You are correct. Here is the relevant paragraph from that document:
- The demands of the common good are dependent on the social conditions of each historical period and are strictly connected to respect for and the integral promotion of the person and his fundamental rights. These demands concern above all the commitment to peace, the organization of the State’s powers, a sound juridical system, the protection of the environment, and the provision of essential services to all, some of which are at the same time human rights: food, housing, work, education and access to culture, transportation, basic health care, the freedom of communication and expression, and the protection of religious freedom. Nor must one forget the contribution that every nation is required in duty to make towards a true worldwide cooperation for the common good of the whole of humanity and for future generations also.
The whole thing is available here:
Also, Gaudium et Spes, 26.
Actually, this is wrong. The Compendium of the Social Doctrine of the Church, in paragraph 301 speaks of the right of workers “to insurance for old age, sickness, and in case of work-related accidents…”
Ah, steal my thunder. The compendium appears to be based on paragraph 26 of Gaudium et Spes. That original version speaks of both “rights and duties” whereas the compendium strikes that to just ‘rights.’
I remain concerned that framing this in terms of everyone having a ‘right’ to the fruit of the labor of others demeans the dignity of those doing the work of PROVIDING said ‘rights’, but I will ponder it. At the very least, the compendium seems less balanced in language than the council paragraph.

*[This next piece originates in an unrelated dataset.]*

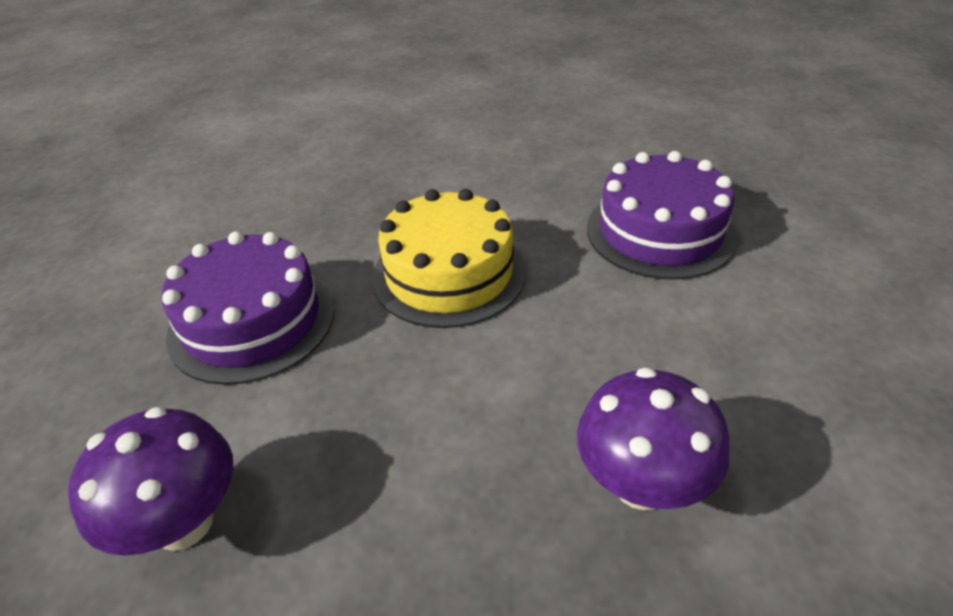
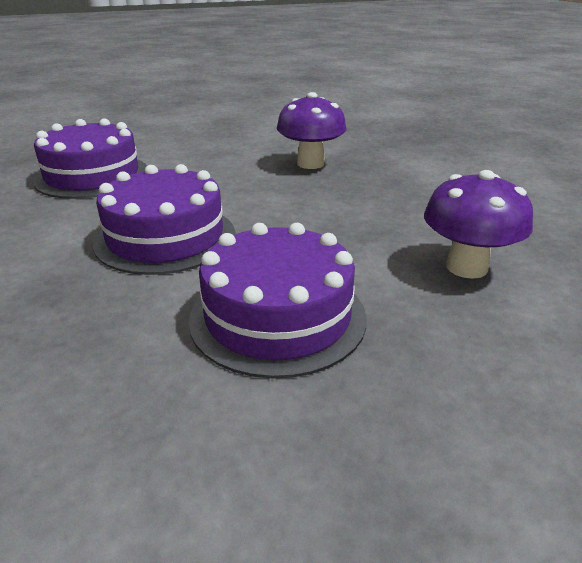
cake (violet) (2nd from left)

Well, we all, conservatives, liberals, and moderates will find that we can’t count on the social teaching of the Church always to underwrite our views. On the other hand, before you get upset, Catholic social teaching strongly affirms the responsibility of EVERYONE to contribute to the common good. Not just the state, not just the wealthy, not just the middle class, but EVERYONE. Futhermore, while I don’t have the time right now to find the exact reference, I distinctly remember reading in a Church document that the normal means by which one secures the right to health care is through one’s own work. The Church, so far as I understand, does not endorse a particular method for ensuring that access to health care is available; but she most certainly does teach that health care is a right, and that the state has an obligation to ensure this right (but again, the exact means are not dictated).